» **Text block**
▬▬▬▬▬▬
2 STEM education and twenty-first century skills
STEM education is an interdisciplinary approach to learning where rigorous academic concepts are coupled with real world lessons as students apply science, technology, engineering, and mathematics in contexts that make connections between school, community, work, and the global enterprise enabling the development of STEM literacy and with it the ability to compete in the new economy. (Southwest Regional STEM Network 2009, p. 3, cited in Holmlund et al. 2018, p. 2).
Instructional practices motivating students to learn science and mathematics (Holmlund et al. 2018),
student learning by the use of interdisciplinary activities related to real world situations (Peters-Burton et al. 2014);
problem- and project-based learning (Peters-Burton et al. 2014),
collaboration with STEM professionals and use of innovative technologies within classroom activities (Holmlund et al. 2018),
preparation of all students for global citizenry (Kennedy and Odell 2014).
STEM education can be based on a complete (new) curriculum or on an integration of STEM activities in the existing curriculum. The latter approach is used with different levels of integration ranging from disciplinary (separated), multidisciplinary (themes), interdisciplinary (linked concepts and skills), to transdisciplinary (linked concepts applied in projects and realistic problems) integration (English 2016, adapted from Vasquez et al. 2013). The integration of STEM activities in the classroom may vary depending on the underlying aims (Leung 2018). For example, the two models content integration (content from at least two subjects are covered) and context integration (using context from one subject for learning another subject while maintaining the rigour of the latter) may be used (Kertil and Gurel 2016, referring to Roehrig 2012).
Referring to different teaching traditions in STEM disciplines, Leung (2018) identified three pedagogical approaches used in STEM education, inquiry-based learning, modeling, and tool-based pedagogy, and drew on these to develop a hybrid, boundary pedagogy. Several features of this approach, including contingency, uncertainty and ambiguity, making mistakes, applicability and extension, and refinement and modification, would traditionally not be endorsed in the disciplinary classrooms (pp. 15–17).
▬▬▬▬▬▬
» **Records**
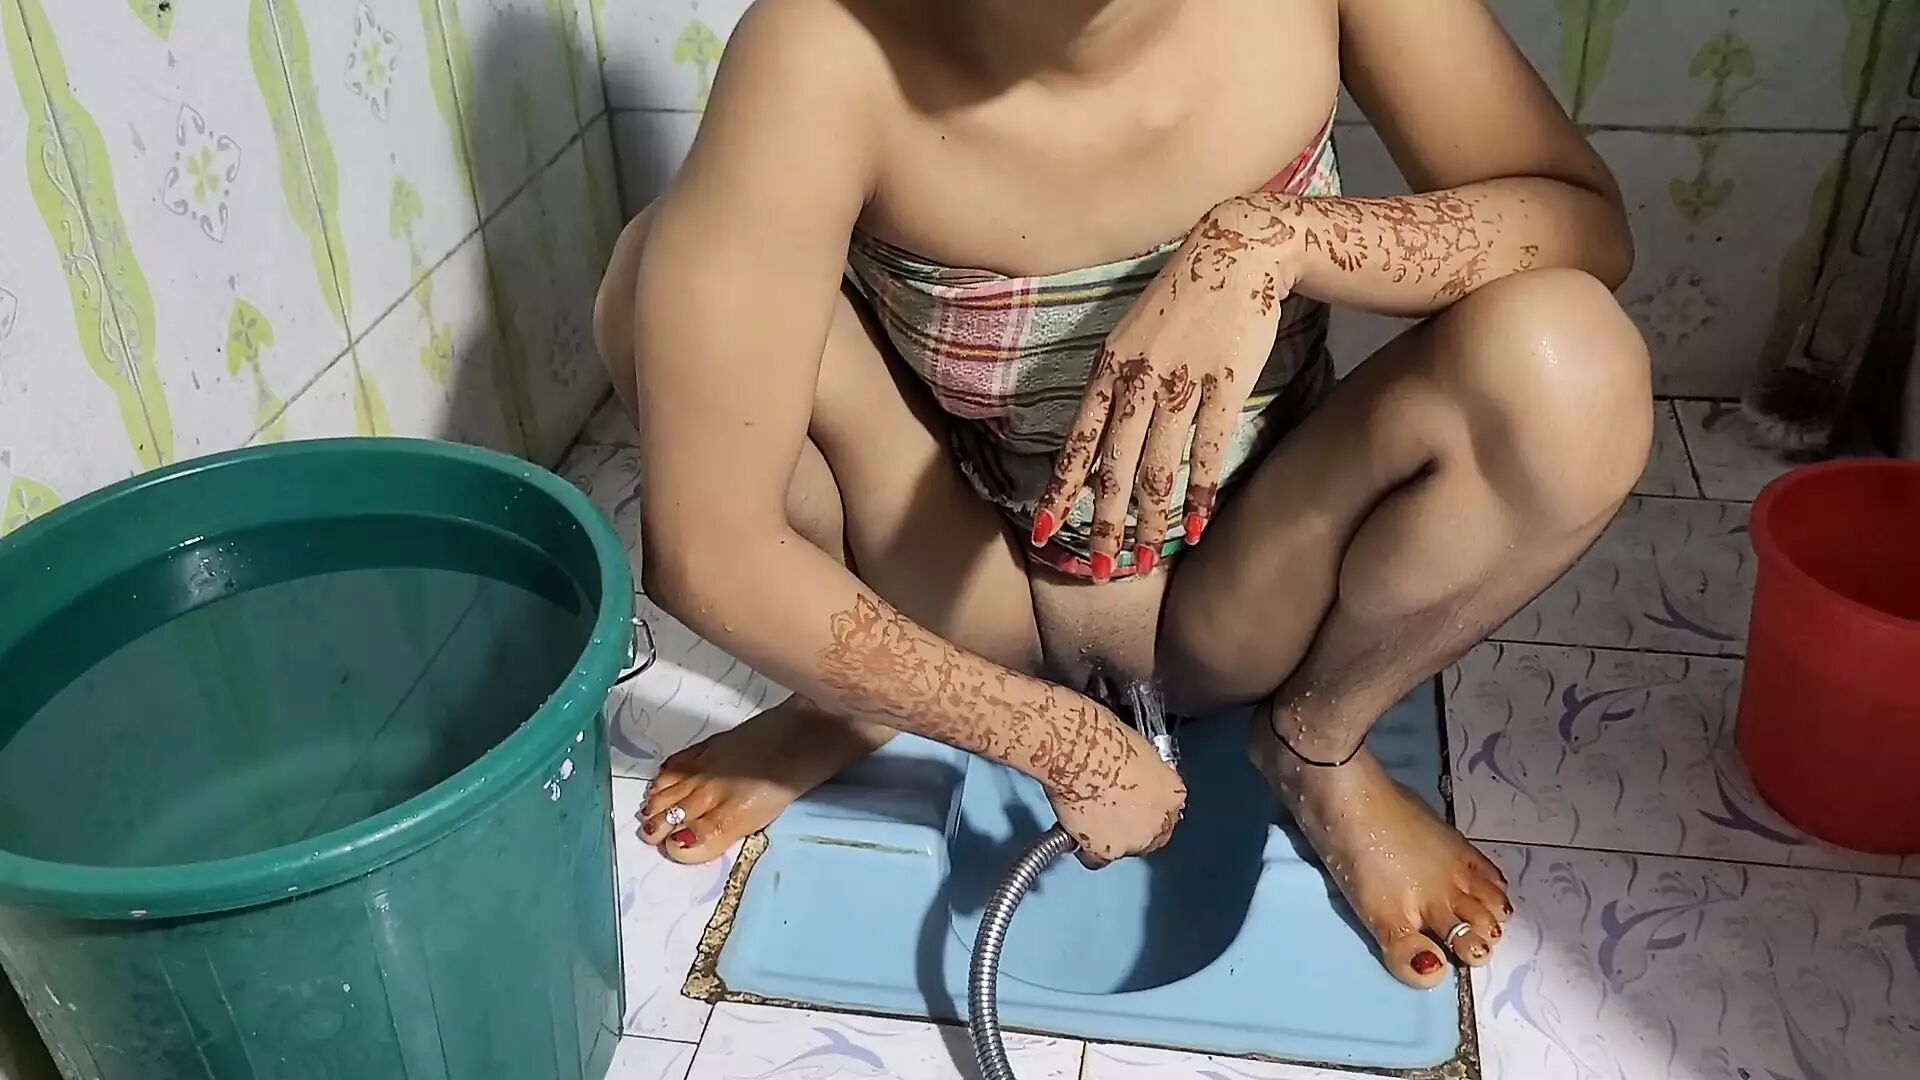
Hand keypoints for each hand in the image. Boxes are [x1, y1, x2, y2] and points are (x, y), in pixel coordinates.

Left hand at [1031, 197, 1301, 578]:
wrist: (1237, 250)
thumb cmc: (1184, 297)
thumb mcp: (1132, 335)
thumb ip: (1116, 385)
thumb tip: (1098, 440)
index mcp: (1109, 368)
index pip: (1077, 443)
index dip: (1060, 492)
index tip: (1044, 533)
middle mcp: (1138, 380)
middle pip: (1115, 468)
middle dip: (1105, 525)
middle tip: (1098, 571)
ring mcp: (1183, 383)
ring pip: (1159, 467)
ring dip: (1151, 521)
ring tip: (1146, 560)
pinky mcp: (1226, 383)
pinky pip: (1208, 450)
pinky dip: (1201, 493)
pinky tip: (1195, 526)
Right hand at [1048, 718, 1187, 867]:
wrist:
▬▬▬▬▬▬
» **Questions on the material**
a) In the STEM education text, what three pedagogical approaches did Leung (2018) identify?
b) Continue the STEM education text from the point where it stops.

» **Answers per task**
a) Inquiry-based learning, modeling, and tool-based pedagogy.

b)
Even if science and technology are overrepresented in research literature about STEM education compared to mathematics (English 2016), research literature in mathematics education addressing STEM education has gained momentum. However, according to Fitzallen (2015) it does not “exemplify the way in which mathematics can influence and contribute to the understanding of the ideas and concepts of other STEM disciplines” (p. 241). To advance STEM integration, English (2016) identifies a “need to focus on both core content knowledge and interdisciplinary processes” (p. 3). She also remarks, though, that “mathematics achievement is difficult to promote through STEM integration” (p. 4, referring to Honey et al. 2014). While concepts and notions from other disciplines appear also in mathematics, within the school discipline, mathematics student productions are commonly assessed by the legitimate principles of the discipline itself, while other disciplines are used as motivational contexts or areas for application of mathematical methods. In conceptualisations of STEM teaching, however, mathematics is seen mainly as an “enabler”, which could be interpreted as a (general) tool for describing relations between quantifiable magnitudes and for computing critical values. Mathematics then takes on the role of a necessary knowledge base acquired before engagement in a STEM activity can be meaningful. The ‘pay-off’ for mathematics on behalf of the students would thus be found mainly through the experience of its use afforded by the activity. However, when focusing on contexts students do not necessarily discover the “power of mathematics” without explicit intervention from the teacher (Jablonka and Gellert 2012, p. 51).
These remarks raise questions about which mathematical content and abilities should be the focus in STEM education. Here Gravemeijer et al. (2017) offer three suggestions in terms of mathematical abilities required for the future society: applying/modelling, understanding and checking answers. Developing and applying mathematical models is a common practice in STEM-related work contexts, where the use of digital tools and programming is a central component (Frejd and Bergsten 2016). With new technology the understanding of mathematical concepts and algorithms has more impetus than procedural skills for producing correct answers, as it is indispensible for conceiving mathematics hidden in black boxes and checking computer outputs (cf. Gravemeijer et al. 2017). As the suggestions by Gravemeijer et al. (2017, pp. 116–117) of mathematical content deemed relevant for a future involving digital technology involve mathematics beyond elementary levels, to include them in curricula or STEM activities at school would possibly require a reorganisation of more elementary levels of school mathematics.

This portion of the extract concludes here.